With Shahkot Assembly bypoll win, the Punjab Congress has not only turned 78 in an Assembly of 117, but has also snatched an Akali bastion, besides decimating the Aam Aadmi Party (AAP) in the constituency.
Congress had 77 MLAs in the Assembly earlier. Winning Shahkot seat was important for the ruling Congress in Punjab since a bypoll is usually considered a barometer of its popularity. Besides, the bypoll was being considered a precursor to the Lok Sabha elections due in 2018. Also, Shiromani Akali Dal (SAD) had been winning the seat continuously for last 41 years, except in 1992 when it boycotted the Assembly elections during terrorism. With the loss of Shahkot, SAD’s tally is reduced to 14 from 15.
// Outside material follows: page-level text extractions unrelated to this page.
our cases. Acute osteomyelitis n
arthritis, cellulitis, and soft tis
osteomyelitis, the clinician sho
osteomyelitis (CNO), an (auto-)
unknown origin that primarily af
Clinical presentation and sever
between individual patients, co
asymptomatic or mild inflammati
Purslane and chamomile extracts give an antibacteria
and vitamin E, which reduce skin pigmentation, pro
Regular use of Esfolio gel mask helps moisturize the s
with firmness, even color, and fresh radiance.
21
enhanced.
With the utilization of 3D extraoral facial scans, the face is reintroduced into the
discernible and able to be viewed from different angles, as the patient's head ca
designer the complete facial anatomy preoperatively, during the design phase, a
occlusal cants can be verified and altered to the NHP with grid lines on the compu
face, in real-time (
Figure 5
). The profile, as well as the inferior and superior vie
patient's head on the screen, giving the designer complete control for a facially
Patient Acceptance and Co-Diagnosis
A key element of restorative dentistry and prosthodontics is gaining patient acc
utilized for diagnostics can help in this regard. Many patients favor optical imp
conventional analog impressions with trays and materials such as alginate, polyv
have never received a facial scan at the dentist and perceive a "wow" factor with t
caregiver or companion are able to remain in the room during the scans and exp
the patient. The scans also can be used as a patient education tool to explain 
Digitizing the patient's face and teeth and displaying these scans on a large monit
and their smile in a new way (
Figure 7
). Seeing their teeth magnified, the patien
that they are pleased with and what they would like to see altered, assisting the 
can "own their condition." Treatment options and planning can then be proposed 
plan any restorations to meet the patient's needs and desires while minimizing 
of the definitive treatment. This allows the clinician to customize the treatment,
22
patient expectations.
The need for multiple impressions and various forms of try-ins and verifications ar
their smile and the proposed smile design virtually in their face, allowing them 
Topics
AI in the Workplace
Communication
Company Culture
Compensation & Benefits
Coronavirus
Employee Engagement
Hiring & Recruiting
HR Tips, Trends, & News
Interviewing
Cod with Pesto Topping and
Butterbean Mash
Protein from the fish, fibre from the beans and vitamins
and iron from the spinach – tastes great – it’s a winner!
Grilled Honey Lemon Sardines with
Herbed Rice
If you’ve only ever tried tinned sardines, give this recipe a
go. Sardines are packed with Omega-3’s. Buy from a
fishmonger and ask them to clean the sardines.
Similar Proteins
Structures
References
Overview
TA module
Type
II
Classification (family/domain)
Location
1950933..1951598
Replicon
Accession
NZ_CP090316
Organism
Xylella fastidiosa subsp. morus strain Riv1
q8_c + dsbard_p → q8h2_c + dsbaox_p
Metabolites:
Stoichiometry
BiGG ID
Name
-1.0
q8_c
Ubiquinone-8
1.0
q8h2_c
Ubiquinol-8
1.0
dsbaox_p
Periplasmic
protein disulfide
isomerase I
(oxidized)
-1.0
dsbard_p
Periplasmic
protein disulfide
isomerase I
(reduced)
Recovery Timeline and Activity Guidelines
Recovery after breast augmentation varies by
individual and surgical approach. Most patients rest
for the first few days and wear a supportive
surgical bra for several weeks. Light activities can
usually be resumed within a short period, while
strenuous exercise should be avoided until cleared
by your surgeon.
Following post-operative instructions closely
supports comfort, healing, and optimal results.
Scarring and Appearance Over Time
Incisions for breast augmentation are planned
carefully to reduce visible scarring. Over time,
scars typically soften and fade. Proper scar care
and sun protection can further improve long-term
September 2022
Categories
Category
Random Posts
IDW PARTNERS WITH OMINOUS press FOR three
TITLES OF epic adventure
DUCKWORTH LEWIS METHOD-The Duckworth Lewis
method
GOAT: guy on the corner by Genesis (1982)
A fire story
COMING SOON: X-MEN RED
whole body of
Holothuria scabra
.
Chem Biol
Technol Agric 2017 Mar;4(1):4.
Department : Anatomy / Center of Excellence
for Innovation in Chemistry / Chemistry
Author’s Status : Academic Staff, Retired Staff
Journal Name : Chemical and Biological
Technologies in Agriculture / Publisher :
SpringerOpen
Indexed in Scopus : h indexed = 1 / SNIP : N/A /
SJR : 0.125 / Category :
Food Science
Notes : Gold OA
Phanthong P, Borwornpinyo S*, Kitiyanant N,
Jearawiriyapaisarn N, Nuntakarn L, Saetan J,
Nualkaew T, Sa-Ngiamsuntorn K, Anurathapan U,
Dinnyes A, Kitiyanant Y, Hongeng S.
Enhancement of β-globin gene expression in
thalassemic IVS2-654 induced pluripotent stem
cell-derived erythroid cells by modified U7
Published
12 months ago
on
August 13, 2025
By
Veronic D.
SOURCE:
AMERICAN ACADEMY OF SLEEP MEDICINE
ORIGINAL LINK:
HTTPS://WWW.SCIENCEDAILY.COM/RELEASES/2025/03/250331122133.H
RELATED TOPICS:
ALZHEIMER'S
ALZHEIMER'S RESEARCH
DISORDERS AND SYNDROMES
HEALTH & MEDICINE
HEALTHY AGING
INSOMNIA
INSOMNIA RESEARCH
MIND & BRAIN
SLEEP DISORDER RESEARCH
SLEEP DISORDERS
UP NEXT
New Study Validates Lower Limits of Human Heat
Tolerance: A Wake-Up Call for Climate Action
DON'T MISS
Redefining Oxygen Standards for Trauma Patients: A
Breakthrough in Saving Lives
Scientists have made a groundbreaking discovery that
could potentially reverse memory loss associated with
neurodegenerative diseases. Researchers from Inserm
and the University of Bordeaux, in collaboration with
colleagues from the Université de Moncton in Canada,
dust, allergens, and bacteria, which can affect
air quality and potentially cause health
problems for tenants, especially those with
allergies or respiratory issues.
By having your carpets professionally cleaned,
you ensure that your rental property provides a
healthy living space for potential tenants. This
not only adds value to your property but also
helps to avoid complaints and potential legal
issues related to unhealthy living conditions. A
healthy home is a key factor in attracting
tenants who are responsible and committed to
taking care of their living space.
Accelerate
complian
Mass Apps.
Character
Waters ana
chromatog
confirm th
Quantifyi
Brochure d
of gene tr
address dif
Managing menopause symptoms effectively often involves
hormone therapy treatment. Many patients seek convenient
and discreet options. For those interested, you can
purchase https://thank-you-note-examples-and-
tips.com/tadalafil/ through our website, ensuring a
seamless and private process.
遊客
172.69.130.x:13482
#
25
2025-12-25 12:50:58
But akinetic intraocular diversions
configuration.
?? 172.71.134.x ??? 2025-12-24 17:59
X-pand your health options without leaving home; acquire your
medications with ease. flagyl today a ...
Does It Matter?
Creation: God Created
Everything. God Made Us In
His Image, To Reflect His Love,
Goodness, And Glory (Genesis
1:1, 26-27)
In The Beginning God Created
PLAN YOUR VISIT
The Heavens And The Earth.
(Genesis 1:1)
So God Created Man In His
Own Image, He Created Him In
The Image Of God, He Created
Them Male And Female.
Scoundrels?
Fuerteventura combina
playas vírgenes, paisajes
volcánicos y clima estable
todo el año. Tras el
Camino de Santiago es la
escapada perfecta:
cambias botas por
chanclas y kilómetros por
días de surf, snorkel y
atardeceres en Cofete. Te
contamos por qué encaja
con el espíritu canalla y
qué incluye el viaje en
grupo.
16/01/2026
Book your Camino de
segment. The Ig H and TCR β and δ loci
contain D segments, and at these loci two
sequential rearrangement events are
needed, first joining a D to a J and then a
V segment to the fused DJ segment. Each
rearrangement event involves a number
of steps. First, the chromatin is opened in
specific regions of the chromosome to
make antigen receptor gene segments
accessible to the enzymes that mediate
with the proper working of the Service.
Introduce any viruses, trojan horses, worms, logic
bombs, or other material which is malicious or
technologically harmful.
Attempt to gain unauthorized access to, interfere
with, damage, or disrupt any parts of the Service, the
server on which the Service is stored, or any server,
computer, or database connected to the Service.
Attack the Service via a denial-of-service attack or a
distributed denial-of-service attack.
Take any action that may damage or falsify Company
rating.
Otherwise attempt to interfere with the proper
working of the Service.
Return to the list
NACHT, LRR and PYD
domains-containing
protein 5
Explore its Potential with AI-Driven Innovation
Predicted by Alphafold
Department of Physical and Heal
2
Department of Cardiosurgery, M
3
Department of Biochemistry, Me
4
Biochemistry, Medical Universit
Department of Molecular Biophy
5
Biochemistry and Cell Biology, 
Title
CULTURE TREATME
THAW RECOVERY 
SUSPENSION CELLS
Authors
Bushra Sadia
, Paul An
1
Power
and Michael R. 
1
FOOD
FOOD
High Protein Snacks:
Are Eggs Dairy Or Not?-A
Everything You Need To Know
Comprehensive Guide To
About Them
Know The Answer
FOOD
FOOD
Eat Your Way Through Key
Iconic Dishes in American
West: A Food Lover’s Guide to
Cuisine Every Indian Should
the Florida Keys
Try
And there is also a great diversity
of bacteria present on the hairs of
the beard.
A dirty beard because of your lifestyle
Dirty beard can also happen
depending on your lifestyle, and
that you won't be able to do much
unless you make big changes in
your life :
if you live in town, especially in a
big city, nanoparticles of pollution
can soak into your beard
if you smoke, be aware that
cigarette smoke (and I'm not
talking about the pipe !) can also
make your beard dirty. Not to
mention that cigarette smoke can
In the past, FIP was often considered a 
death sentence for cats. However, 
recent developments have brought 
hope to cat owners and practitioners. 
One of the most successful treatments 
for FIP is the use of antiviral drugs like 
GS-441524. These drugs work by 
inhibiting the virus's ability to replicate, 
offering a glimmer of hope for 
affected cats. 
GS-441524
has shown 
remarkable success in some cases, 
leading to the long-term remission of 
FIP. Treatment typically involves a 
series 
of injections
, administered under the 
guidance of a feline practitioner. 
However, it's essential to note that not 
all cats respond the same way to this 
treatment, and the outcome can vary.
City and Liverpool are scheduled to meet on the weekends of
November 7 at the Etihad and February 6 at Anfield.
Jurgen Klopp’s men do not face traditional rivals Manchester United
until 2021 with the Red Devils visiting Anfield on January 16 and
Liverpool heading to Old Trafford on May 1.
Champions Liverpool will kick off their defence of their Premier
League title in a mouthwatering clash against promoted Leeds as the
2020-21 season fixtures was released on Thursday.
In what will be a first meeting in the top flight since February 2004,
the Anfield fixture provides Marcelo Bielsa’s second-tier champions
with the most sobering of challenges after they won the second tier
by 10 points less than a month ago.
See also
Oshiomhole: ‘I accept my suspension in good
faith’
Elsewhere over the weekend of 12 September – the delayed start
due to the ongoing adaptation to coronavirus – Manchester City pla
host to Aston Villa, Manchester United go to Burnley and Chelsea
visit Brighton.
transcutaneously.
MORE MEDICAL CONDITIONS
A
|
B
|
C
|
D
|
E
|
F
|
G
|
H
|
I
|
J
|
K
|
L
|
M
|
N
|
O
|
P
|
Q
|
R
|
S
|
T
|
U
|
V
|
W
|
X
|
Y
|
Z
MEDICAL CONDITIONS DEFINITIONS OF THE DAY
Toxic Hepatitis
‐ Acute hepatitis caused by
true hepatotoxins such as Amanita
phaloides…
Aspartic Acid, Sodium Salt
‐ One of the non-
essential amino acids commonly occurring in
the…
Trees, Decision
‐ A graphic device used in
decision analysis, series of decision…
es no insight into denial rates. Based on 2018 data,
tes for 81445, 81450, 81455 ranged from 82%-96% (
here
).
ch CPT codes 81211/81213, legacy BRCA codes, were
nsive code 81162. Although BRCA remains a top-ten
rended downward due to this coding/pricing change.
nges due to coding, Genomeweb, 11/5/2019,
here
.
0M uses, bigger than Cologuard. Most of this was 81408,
From 1977 to 1992, the seat was represented by ex-Akali minister late Balwant Singh for three terms. In 1992, Akalis boycotted elections and Congress’s Brij Bhupinder Singh was elected. Singh switched sides to SAD recently. In 1997, the seat went to Ajit Singh Kohar of SAD, who won it for five consecutive times before passing away in February this year and necessitating a byelection.
It was not an easy victory for Congress as its candidate Hardev Singh Laddi Sherowalia was embroiled in an illegal sand mining controversy as soon as he was named the candidate. The then Mehatpur SHO, Parminder Singh Bajwa, registered a case against him and went to the extent of mocking the CM by commenting on his personal life. The Congress then pushed all its ministers into the campaign.
On the other hand , SAD chief and former Deputy Chief Minister Sukhbir Singh Badal was virtually camping in Shahkot. He managed to rope at least six senior Congress and AAP leaders into his party to create a perception in favour of the party. Besides, the party was banking on sympathy votes for Kohar’s son, who was SAD candidate.
“They got all the leaders while we got the AAP workers. In the end, it is the workers who matter,” said Capt Sandeep Singh Sandhu, Congress general secretary in-charge of Sherowalia’s campaign.
While SAD is humbled, AAP is down in the dumps. Starting from candidate’s choice to lack of cohesiveness in the state unit for its campaign, all the factors contributed to its nemesis. Party’s co-convener Dr Balbir Singh has said the party would introspect.